[DOCUMENT PASSAGE]
------------------------------------

A business franchise is the opportunity to buy into an existing brand named business. You buy the right to operate an outlet using the name of the business and the systems that it puts in place for the running of the business.
Let’s clarify a few terms we’ll be using!
What is a Franchise?
In business jargon, a Franchise means the right to operate a business using the branding and product created by another, larger, business.
What is a Franchisor?
Franchisor is the term given to the individual or business which sells a franchise – the seller of a Franchise
What is a Franchisee?
A Franchisee is the term given to the individual or business which buys a franchise – the buyer of a franchise.
Typically the main business or parent business will have already been established and proven to run profitably before it starts selling franchises. It sounds a great idea but is it really?
Should you buy into a business franchise?
The Pros & Cons of Buying a Business Franchise
- Less risk as the business model has already been proven to work
- Existing Branding that is widely known by the public
- All the business systems are already set up for you
- The benefits of technology and management used by the parent company are passed down to the franchisee
- Big advertising budget by franchisor more powerful than could be done by a single operator
- Less experience need by the buyer as training is given as part of the deal
- Cost of buying into the franchise can be very expensive
- The franchisee is usually tightly controlled by rules set by the franchisor
- The franchisee will be tied into the prices charged for product and packaging required for consistent product quality
- If the franchisor business fails you will lose your business and investment
- Extensive training may be necessary for understanding the business systems
- If you want to get out of the franchise you are still constrained as the approval of the franchisor is needed
These are the major pros and the cons of buying a business franchise which you can learn more about in the explanations below. Are you ready to learn a bit more?
Advantage 1 – Less Risk
Some people say that there is less risk in buying into a franchise business instead of starting up your own operation. The highest proportion of businesses fail in their first two years of operation. This is because the business owners may not have enough experience to navigate the minefield of all the things needed to run a business profitably. There are many pitfalls that are easy to fall into.
In the case of buying into a franchise business, there is much less risk because the business model has already been proven to work. The franchisor will also give advice and help to avoid the business failing before it has a chance to succeed.
There are many good points about buying into a proven business model rather than trying to wing it on your own, especially if you have no prior experience of running a business with all that it entails. Also, the main business is usually a household name like McDonalds or KFC and many many more. Some of the global brands are not franchised but are run by the main business itself.
However, a large proportion of global brands are run on the franchise model because it is very profitable and less risky for THEM.
Advantage 2 – Well Known Brand
Most franchise businesses are very well known household names. Their products are almost always identical wherever you buy them. This is because the product quality is very tightly controlled by the franchisor.
The buyer of the franchise is tied to getting almost everything from the franchisor so that the product quality can be consistent for the customer. This is a very important point because it brings a huge benefit to the franchisee.
The fact that the product is so consistent, brings in customers who are sure of the product they are buying and therefore are more sure of their purchase. The franchisee is therefore almost certain to get customers.
If you were to open a shop selling fried chicken for example, would you expect to sell the same quantity of product as a KFC outlet in the vicinity? I don’t think that would be likely.

------------------------------------

[DATA SUPPLIED]
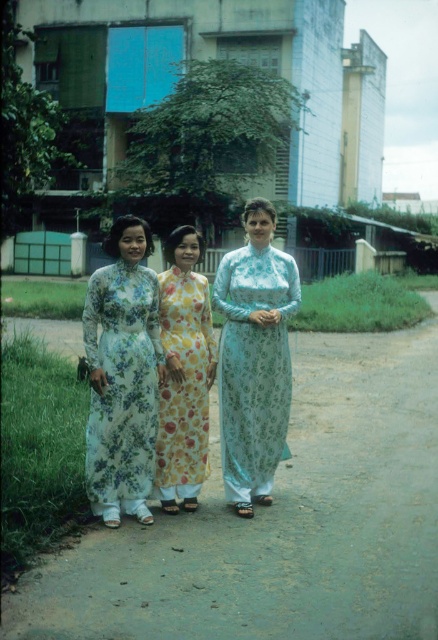
Is smooth concrete path at center below yellow floral silk dress at center?

Yes, smooth concrete path at center is below yellow floral silk dress at center.

Which is below, smooth concrete path at center or yellow floral silk dress at center?

smooth concrete path at center is below.

Describe the element at coordinates (281, 522) in the screenshot. This screenshot has height=640, width=438. I see `smooth concrete path at center` at that location.

Locate an element on the screen. The image size is (438, 640). smooth concrete path at center is located at coordinates (281, 522).

Is the position of smooth concrete path at center less distant than that of light blue floral ao dai at center?

Yes, it is in front of light blue floral ao dai at center.

Measure the distance between smooth concrete path at center and camera.

They are 3.92 meters apart.

You are a GUI agent. You are given a task and a screenshot of the screen. Output one action in this format:
    pyautogui.click(x=<x>, y=<y>)
    Task: Click on the smooth concrete path at center
    This screenshot has width=438, height=640.
    Given the screenshot: What is the action you would take?
    pyautogui.click(x=281, y=522)

What do you see at coordinates (122, 385) in the screenshot? I see `floral silk ao dai at center` at bounding box center [122, 385].

Consider the image. Is floral silk ao dai at center to the right of yellow floral silk dress at center from the viewer's perspective?

Incorrect, floral silk ao dai at center is not on the right side of yellow floral silk dress at center.

Locate an element on the screen. The width and height of the screenshot is (438, 640). floral silk ao dai at center is located at coordinates (122, 385).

------------------------------------

[EXERCISES TO COMPLETE]
- a) Write out the passage on business franchises from "Advantage 2 –" up to and including "would be likely.".
- b) Continue the passage on business franchises from its last sentence.

[RESPONSES IN ORDER]
- a)
Advantage 2 – Well Known Brand
Most franchise businesses are very well known household names. Their products are almost always identical wherever you buy them. This is because the product quality is very tightly controlled by the franchisor.
The buyer of the franchise is tied to getting almost everything from the franchisor so that the product quality can be consistent for the customer. This is a very important point because it brings a huge benefit to the franchisee.
The fact that the product is so consistent, brings in customers who are sure of the product they are buying and therefore are more sure of their purchase. The franchisee is therefore almost certain to get customers.
If you were to open a shop selling fried chicken for example, would you expect to sell the same quantity of product as a KFC outlet in the vicinity? I don’t think that would be likely.

- b)
Advantage 3 – The Business Systems are Already Set Up for You
When you buy a franchise, you are buying into a proven system. The franchisor has already thought through and designed the business systems, and the Chain of Production. Sourcing the component products has already been done and the supply chain secured.
The banks and lenders will be more willing to lend into a business working within a proven model the bank understands as they will have data from their other customers. This can make funding the business easier for the franchisee.
The cost of buying the specialised equipment necessary to run the business will also likely to be cheaper than if it were sourced by the franchisee because there are economies of scale available to the Franchisor because of the quantities they are buying and contracts they are able to secure for their supply. Of course, you can be sure that the Franchisor will be taking their cut of those savings.
Advantage 4 – The Benefits of Technology & Management
The large-scale operation of the franchisor enables them to put in place a more substantial management team. They will have substantial marketing departments and technology to help them gather big data on customer behaviour which will help to maximise sales and profit. This level of customer analysis is not available to a small operator and this is another major benefit for the franchisee.
The technology of the business will also have been tuned to the maximum because of the number of installations that the franchisor has put into place. If you think about KFC for instance, the machines to cook the chicken and chips are all the same in every store. The amount of oil, temperature and cooking times have all been optimised to the extreme.
This applies to every part of the business such as packaging, sauces, the product itself and so on. Some of those savings are then passed onto the franchisee which can result in cheaper prices that make competition difficult for others looking to enter the same market.
Advantage 5 – Advertising Budget
The advertising budget available to the franchisor is often quite huge. This enables high-cost advertising such as illuminated billboards, television advertising, and mobile offers and apps to promote the business.
A sole trader will be most unlikely to be able to afford that level of costs in their advertising budget. By pooling the resources from all the franchisees, they benefit from the much higher exposure of advertising, branding and customer acquisition.
Advantage 6 – Lack of Experience is not an Obstacle
In most businesses, if an investor or entrepreneur has little experience then the chance of business success is very low.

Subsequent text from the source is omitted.